Deepwater Horizon - NAE Report
The properties of Class H cement are well known. The properties of foamed cement are not well known and not easy to measure because of the compressibility of the foam. In principle, the compressive strength of foamed cement should be less than the compressive strength of unfoamed Class H cement, given the same curing conditions and additives. Testing has shown this to be true. The compressive strength of foamed cement has been shown to be approximately 35 percent of that Class H base cement under the same curing conditions (Gardner 2010). Testing done by Chandler Engineering (Sabens and Maki, Jr 2002) has shown that foamed cement begins to establish compressive strength at about the same time as the base cement (Class H in this case), but the strength of the foam continuously lags that of the base cement as curing time increases. Accepting these trends as representative, the committee created Figure 2-7 to show the compressive strengths of the various cement slurries. The Chevron (protocol 1) and Halliburton base slurry curves are taken from the laboratory testing done on those two un-foamed slurries. The curves for the two foamed cements are not from direct measurement, but assume the foamed cement compressive strength is reduced according to the foam protocol used in the Chevron test software (by a factor of approximately 35 percent). [SNIP]

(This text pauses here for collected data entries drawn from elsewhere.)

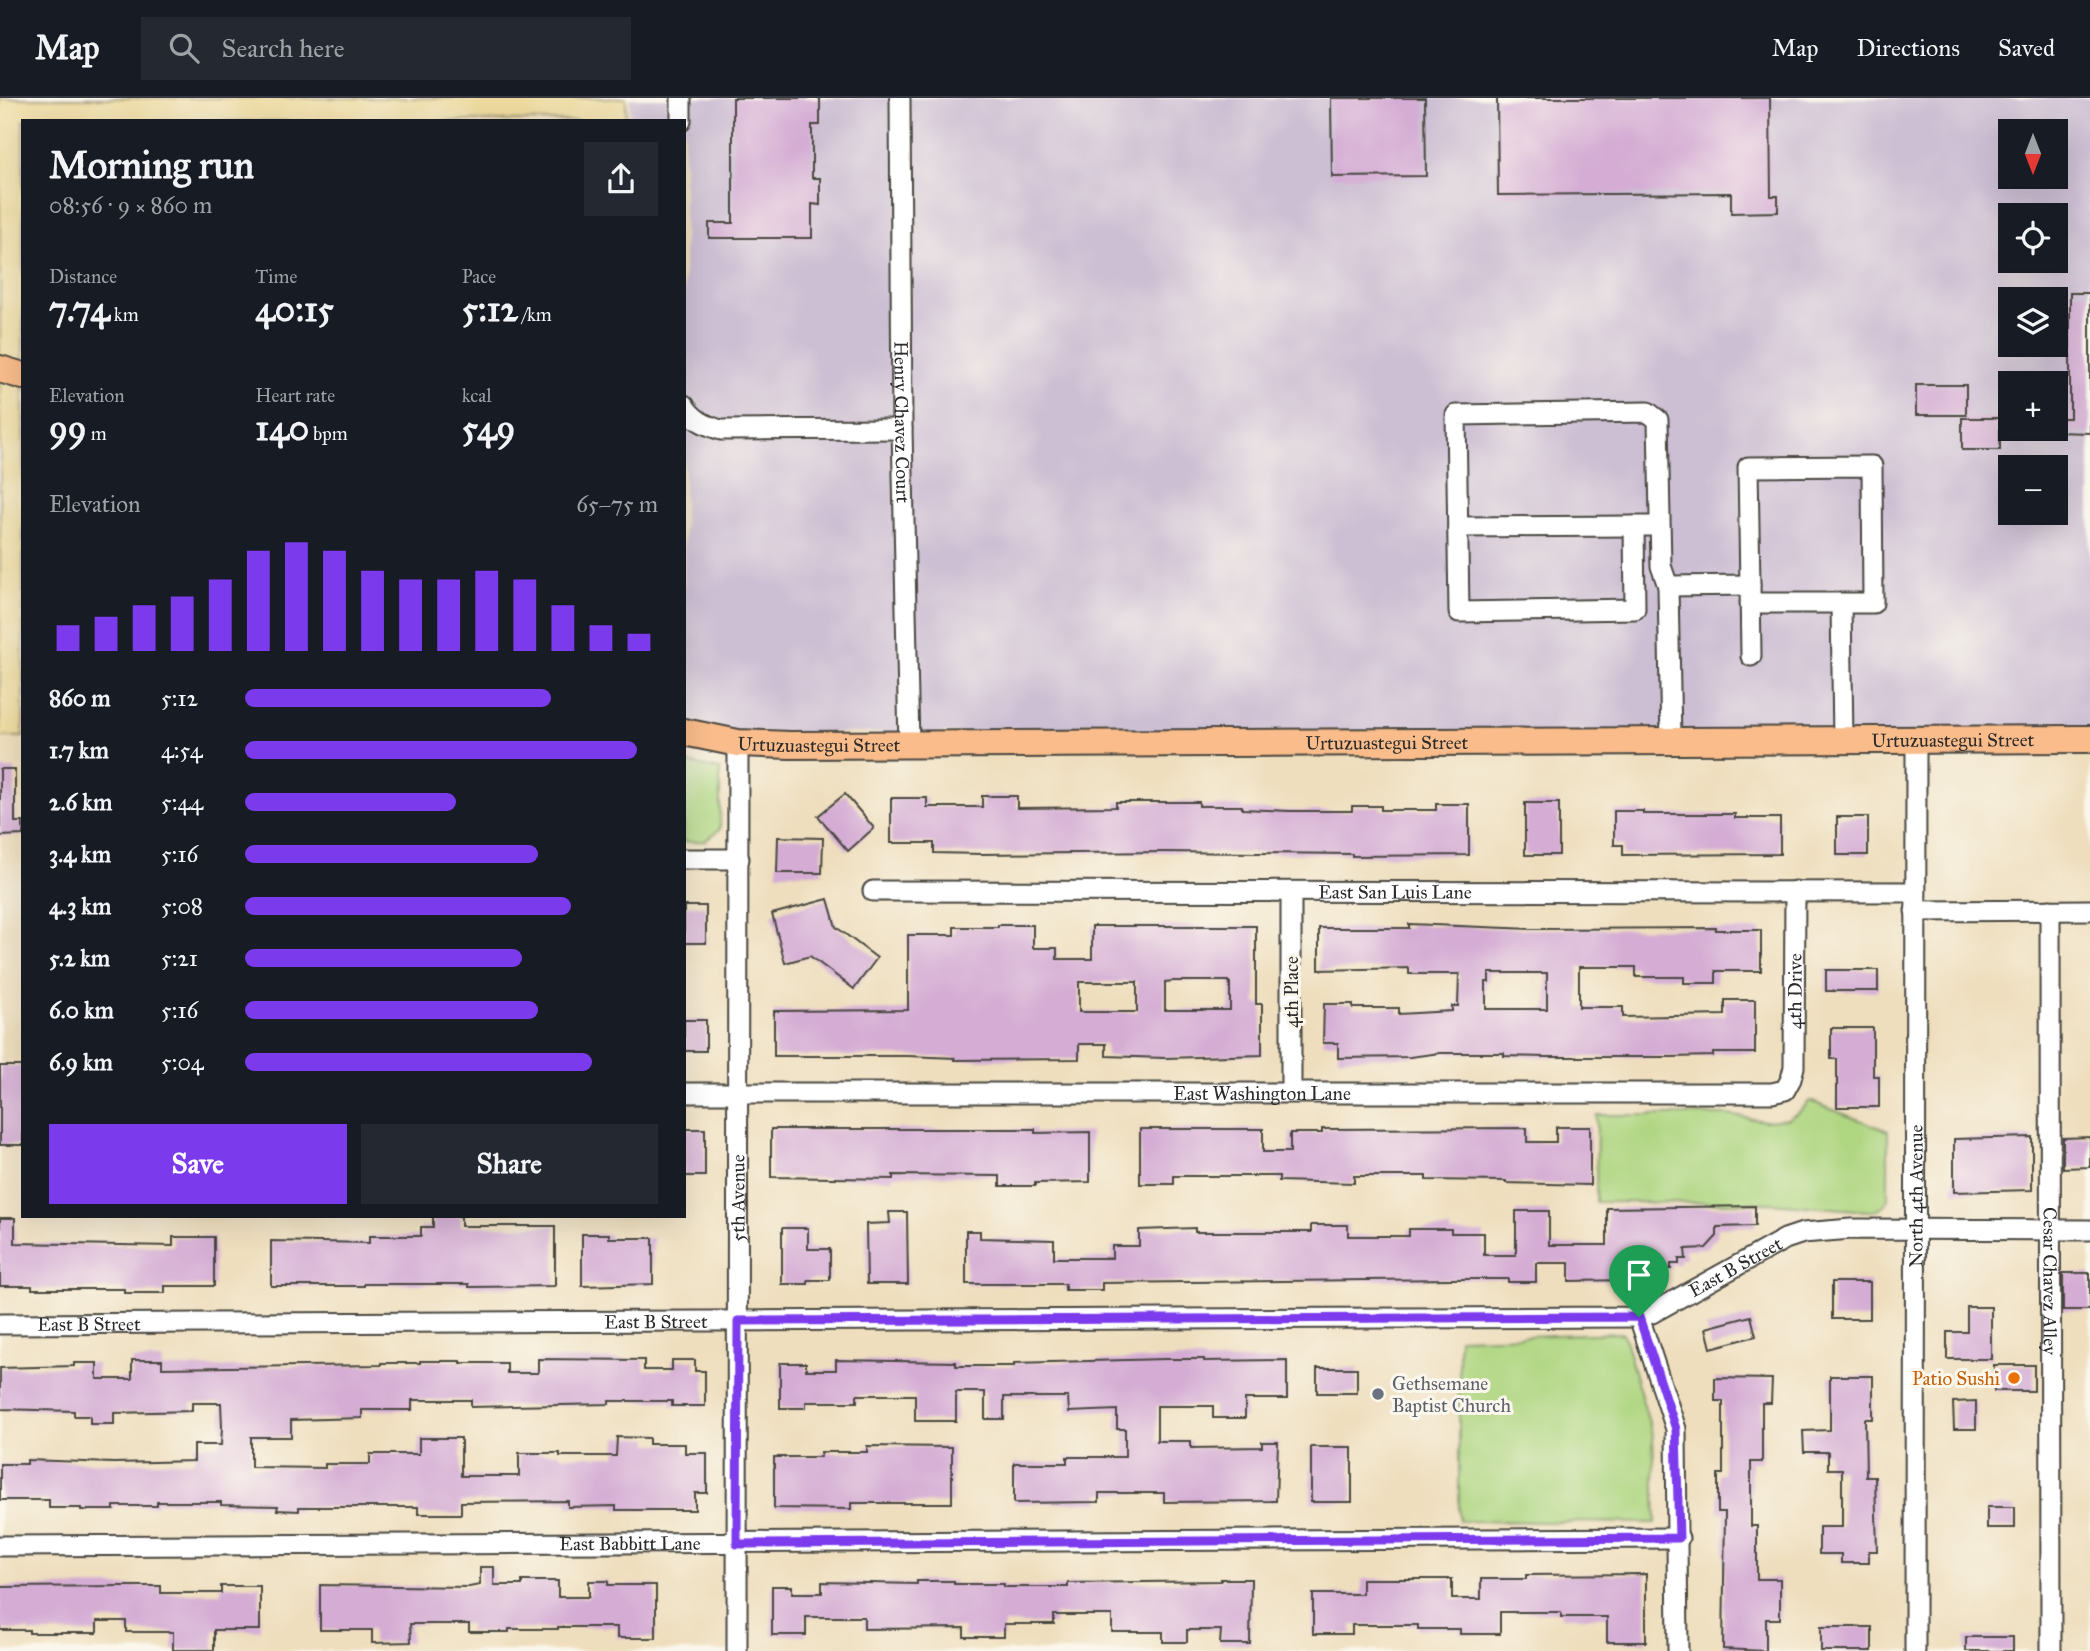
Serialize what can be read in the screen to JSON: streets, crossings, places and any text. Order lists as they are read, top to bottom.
{
  "streets": {
    "main road": ["Urtuzuastegui Street"],
    "street": [
      "Henry Chavez Court",
      "East San Luis Lane",
      "4th Drive",
      "4th Place",
      "East Washington Lane",
      "North 4th Avenue",
      "5th Avenue",
      "East B Street",
      "Cesar Chavez Alley",
      "East Babbitt Lane"
    ]
  },
  "crossings": [
    ["Henry Chavez Court", "Urtuzuastegui Street"],
    ["Urtuzuastegui Street", "North 4th Avenue"],
    ["Urtuzuastegui Street", "5th Avenue"],
    ["East San Luis Lane", "4th Drive"],
    ["East San Luis Lane", "4th Place"],
    ["East San Luis Lane", "North 4th Avenue"],
    ["East San Luis Lane", "Cesar Chavez Alley"],
    ["4th Drive", "East Washington Lane"],
    ["4th Place", "East Washington Lane"],
    ["East Washington Lane", "5th Avenue"],
    ["North 4th Avenue", "East B Street"],
    ["5th Avenue", "East B Street"],
    ["5th Avenue", "East Babbitt Lane"],
    ["East B Street", "Cesar Chavez Alley"]
  ],
  "places": ["Patio Sushi", "Gethsemane Baptist Church"],
  "north": "bottom",
  "page": {
    "header": "Map",
    "search": "Search here",
    "nav": ["Map", "Directions", "Saved"],
    "map_buttons": ["+", "−"],
    "heading": ["Morning run", "08:56 · 9 × 860 m"],
    "stats": [
      ["Distance", "7.74 km"],
      ["Time", "40:15"],
      ["Pace", "5:12 /km"],
      ["Elevation", "99 m"],
      ["Heart rate", "140 bpm"],
      ["kcal", "549"]
    ],
    "chart": ["Elevation", "65–75 m"],
    "list": [
      {
        "name": "860 m",
        "note": "5:12"
      },
      {
        "name": "1.7 km",
        "note": "4:54"
      },
      {
        "name": "2.6 km",
        "note": "5:44"
      },
      {
        "name": "3.4 km",
        "note": "5:16"
      },
      {
        "name": "4.3 km",
        "note": "5:08"
      },
      {
        "name": "5.2 km",
        "note": "5:21"
      },
      {
        "name": "6.0 km",
        "note": "5:16"
      },
      {
        "name": "6.9 km",
        "note": "5:04"
      }
    ],
    "buttons": ["Save", "Share"]
  }
}
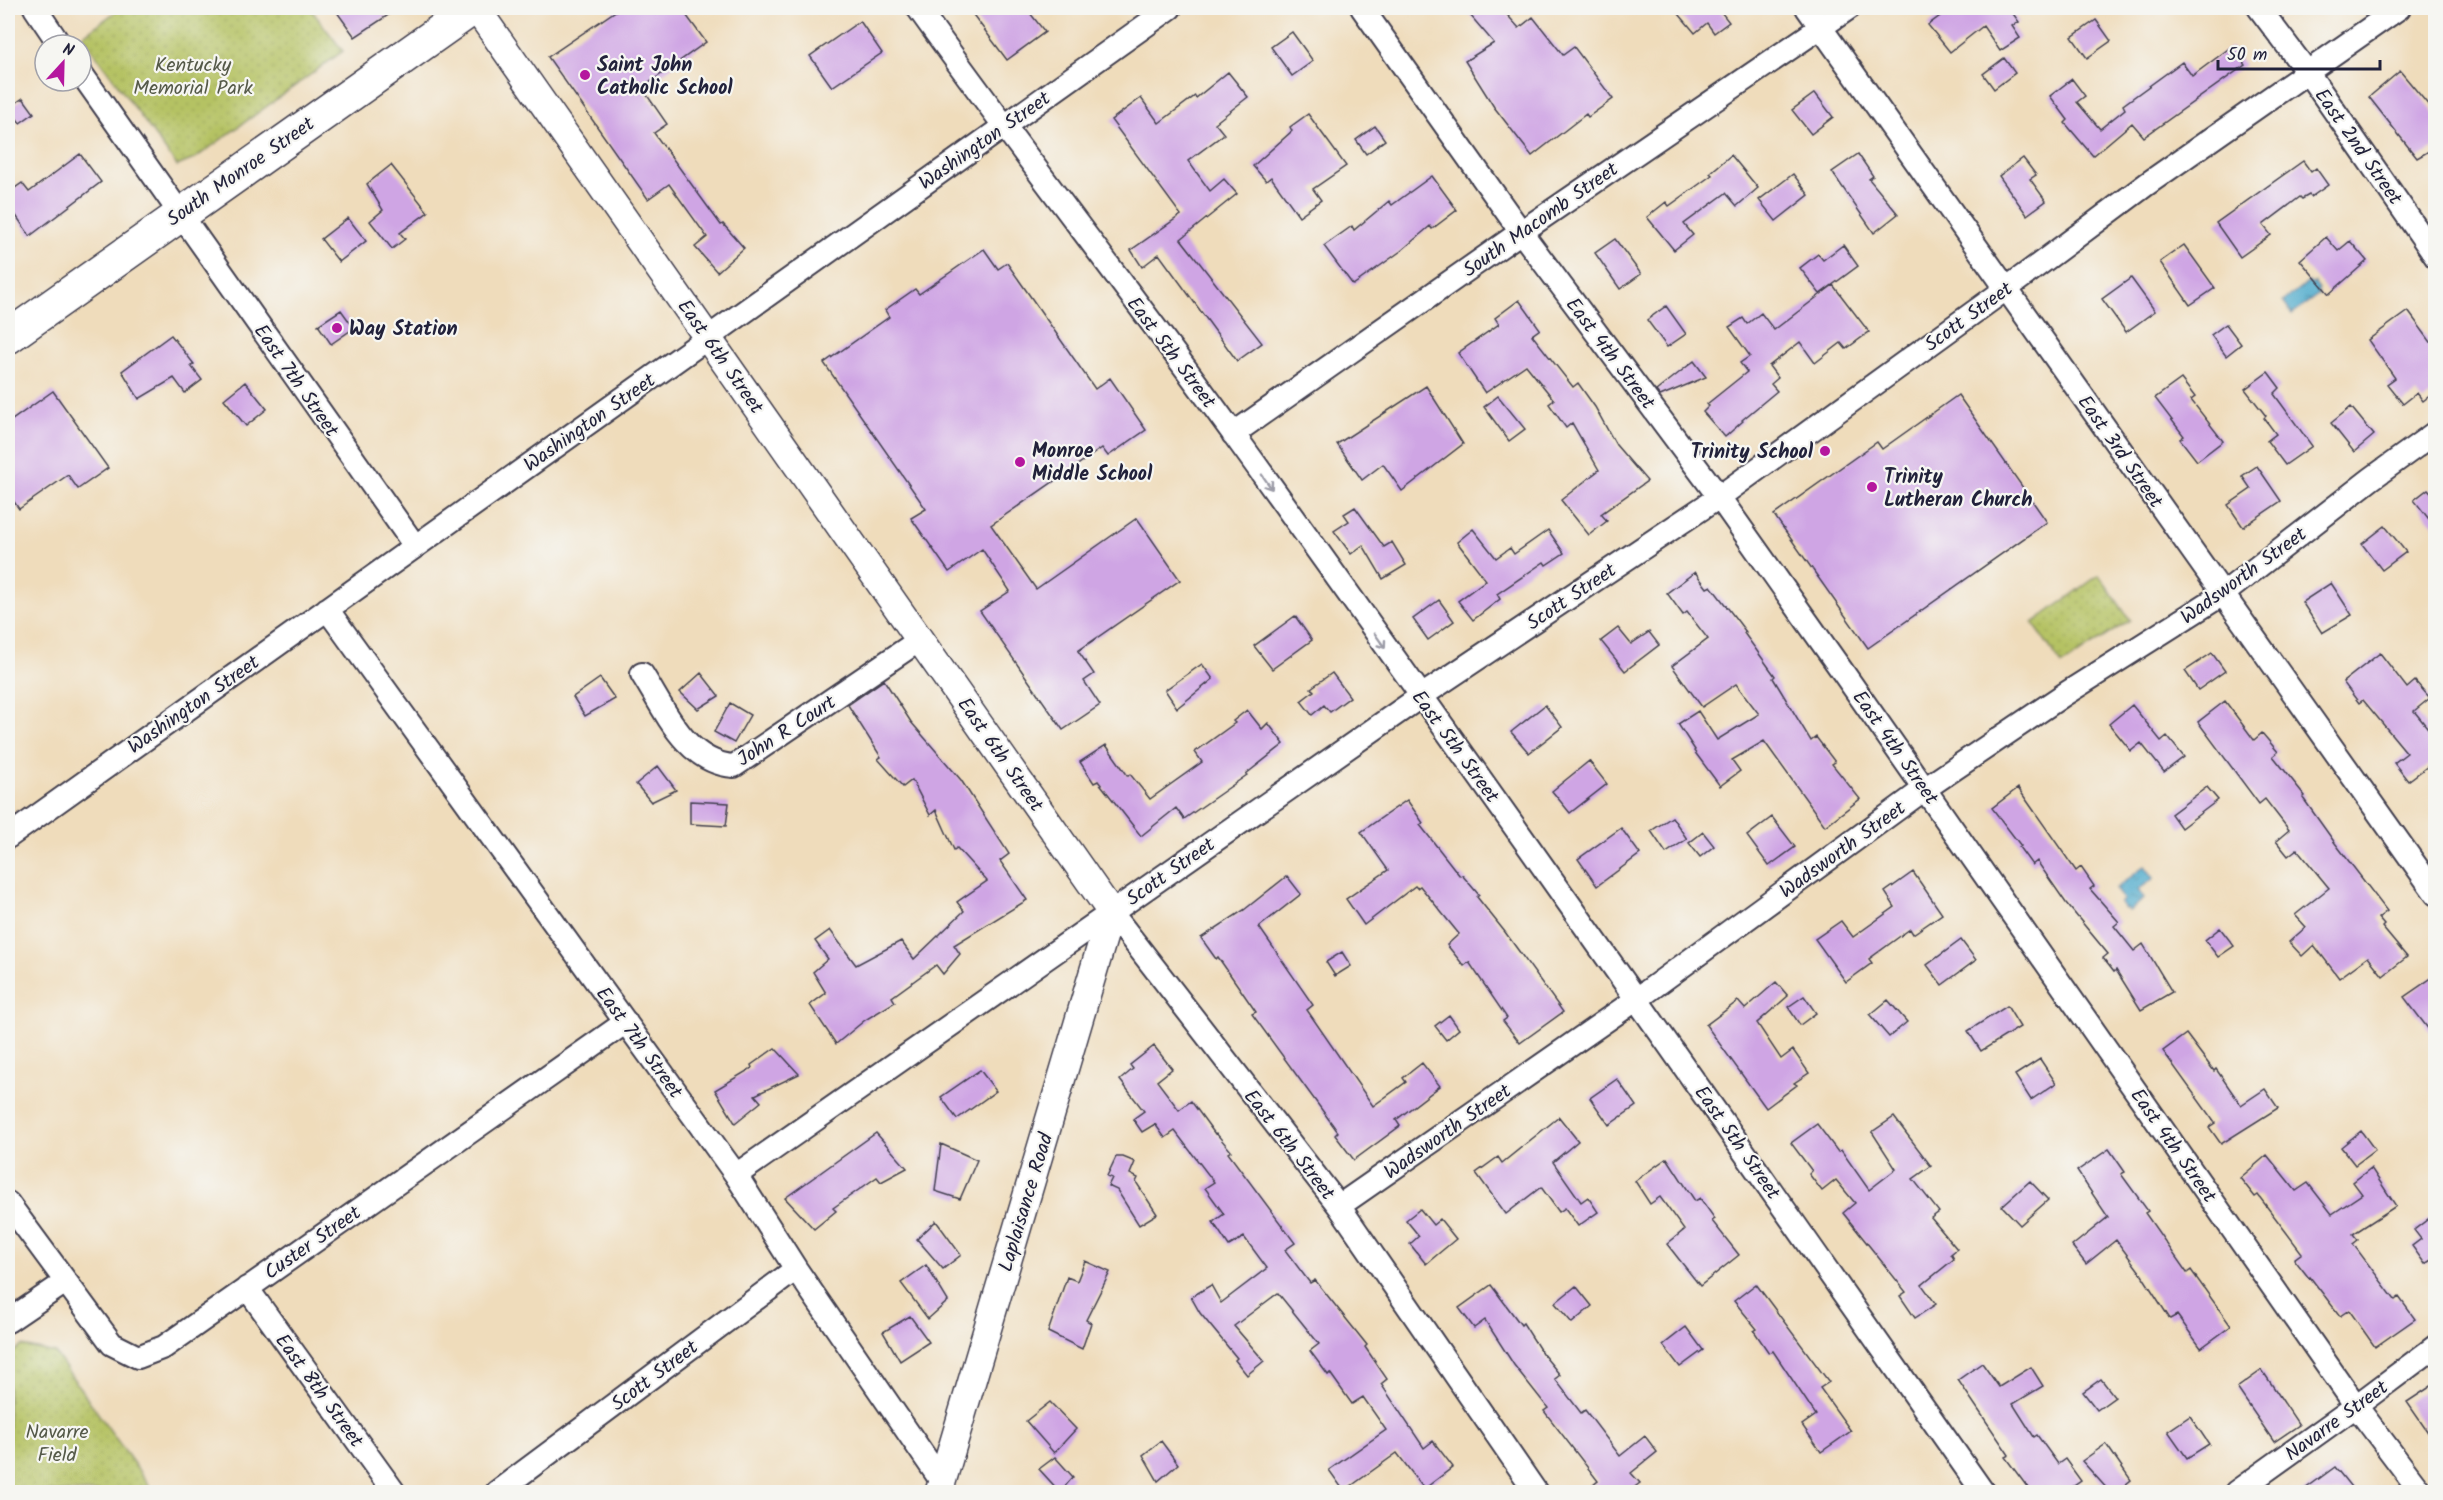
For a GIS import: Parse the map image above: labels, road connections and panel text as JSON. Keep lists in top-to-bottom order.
{
  "streets": {
    "main road": ["South Monroe Street"],
    "street": [
      "Washington Street",
      "East 2nd Street",
      "South Macomb Street",
      "Scott Street",
      "East 5th Street",
      "East 4th Street",
      "East 6th Street",
      "East 7th Street",
      "East 3rd Street",
      "Wadsworth Street",
      "John R Court",
      "Laplaisance Road",
      "Custer Street",
      "East 8th Street",
      "Navarre Street"
    ]
  },
  "crossings": [
    ["Washington Street", "East 5th Street"],
    ["Washington Street", "East 6th Street"],
    ["Washington Street", "East 7th Street"],
    ["East 2nd Street", "Scott Street"],
    ["South Monroe Street", "East 6th Street"],
    ["South Monroe Street", "East 7th Street"],
    ["South Macomb Street", "East 5th Street"],
    ["South Macomb Street", "East 4th Street"],
    ["South Macomb Street", "East 3rd Street"],
    ["Scott Street", "East 5th Street"],
    ["Scott Street", "East 4th Street"],
    ["Scott Street", "East 6th Street"],
    ["Scott Street", "East 7th Street"],
    ["Scott Street", "East 3rd Street"],
    ["Scott Street", "Laplaisance Road"],
    ["East 5th Street", "Wadsworth Street"],
    ["East 4th Street", "Wadsworth Street"],
    ["East 4th Street", "Navarre Street"],
    ["East 6th Street", "Wadsworth Street"],
    ["East 6th Street", "John R Court"],
    ["East 6th Street", "Laplaisance Road"],
    ["East 7th Street", "Laplaisance Road"],
    ["East 7th Street", "Custer Street"],
    ["East 3rd Street", "Wadsworth Street"],
    ["Custer Street", "East 8th Street"]
  ],
  "parks": ["Kentucky Memorial Park", "Navarre Field"],
  "places": [
    "Saint John Catholic School",
    "Way Station",
    "Trinity School",
    "Monroe Middle School",
    "Trinity Lutheran Church"
  ],
  "scale_bar": "50 m",
  "north": "top"
}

Figure 2-7 shows the time at which the negative pressure test was started after cement slurries were pumped into the Macondo well. The figure also shows a differential pressure of about 999 psi that was created between the reservoir pressure and the reduced hydrostatic pressure inside the casing during the negative test (see Appendix C for the calculation). Figure 2-7 indicates that the foamed cement using the Chevron data would have just barely established the strength required to resist crushing under the differential pressure imposed by the negative test, assuming that the cement was not contaminated or altered by other events. The foamed cement using the Halliburton base data and the foam algorithm would not have achieved sufficient compressive strength.
It was the failure of the crew to recognize this dramatic reduction in compressive strength that led directly to the blowout. The cement was not strong enough to withstand the 999 psi pressure differential and broke during the negative pressure test. While the transcripts of the Joint Investigative team (JIT) have been hidden behind a firewall making linking impossible, the gist of the testimony by the various witnesses was that none of them had used foamed cement at the depth of this well, 18,000 feet. Combined with an abnormally high percentage of nitrogen in the mix, which resulted in a lower compressive strength, they were in totally uncharted territory. Add in that very few of the men had ever performed a negative pressure test because the standard practice was to wait until the well was being completed, at a later stage of construction, before going to an “underbalanced’ condition and it is no surprise that the crew was confused. They did try to close the blowout preventer after mud was spewing onto the deck, but the gas had risen above the blowout preventer so it had no way to stop the gas that had already flowed past it. The crew’s fate was sealed when the diesel engines sucked in the flammable natural gas/air mixture, over-revved and exploded.
The most obvious lessons learned ought to be:
1) If no one has done the procedure before, get qualified technical experts to teach you how before attempting to do it! Ask questions!!
2) Never use a nitrified cement with such a high percentage of nitrogen in it a pressure barrier!
3) If you have never done a negative pressure test before, you have never actually confirmed the quality of the cement job in the shoe track. This is why the prevalent cement failure mode is an annular blowout, negative pressure tests were quite rare and by the time you unbalance a completed well you want the gas to flow, so it matters not whether the flow is through perforations in the production casing or U-tubing up through the shoe track.
4) A huge amount of effort was wasted on the expectation that this was an annular blowout, when it was a “wet shoe” blowout. A timely attempt at a “top kill” would have succeeded and stopped the flow of oil into the Gulf in mid-May.